Quote the lines of the entries verbatim, beginning at the line that contains "Кроме того, Avalanche" and stopping after the line that contains "активной деятельности.". Include both of those lines and nothing else.

[Provided information]

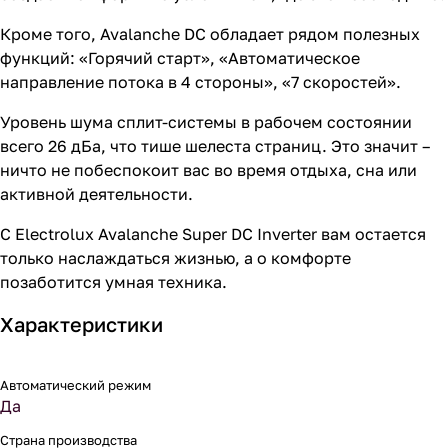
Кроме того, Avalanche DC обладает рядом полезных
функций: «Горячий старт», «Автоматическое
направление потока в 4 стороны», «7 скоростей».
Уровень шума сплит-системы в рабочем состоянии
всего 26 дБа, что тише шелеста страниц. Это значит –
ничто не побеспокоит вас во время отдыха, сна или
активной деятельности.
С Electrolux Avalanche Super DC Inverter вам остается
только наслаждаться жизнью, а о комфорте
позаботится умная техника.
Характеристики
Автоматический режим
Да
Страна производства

[/Provided information]
[Provided information]

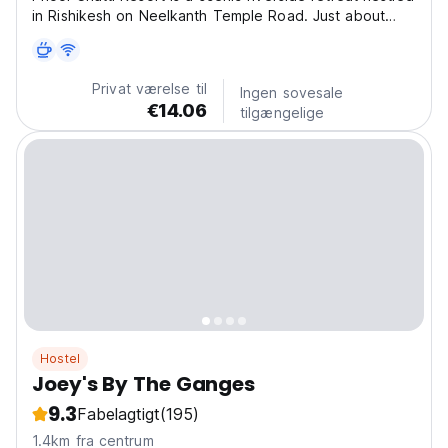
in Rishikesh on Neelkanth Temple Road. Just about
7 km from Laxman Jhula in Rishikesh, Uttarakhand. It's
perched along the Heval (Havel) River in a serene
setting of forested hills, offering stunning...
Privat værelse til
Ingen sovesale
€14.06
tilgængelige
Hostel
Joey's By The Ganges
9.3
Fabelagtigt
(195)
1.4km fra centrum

[/Provided information]

- [Task response]:
Кроме того, Avalanche DC обладает рядом полезных
функций: «Горячий старт», «Автоматическое
направление потока в 4 стороны», «7 скоростей».
Уровень шума сплит-системы в рабочем состоянии
всего 26 дБа, что тише шелеста страниц. Это значит –
ничто не побеспокоит вас во время отдыха, сна или
активной деятельности.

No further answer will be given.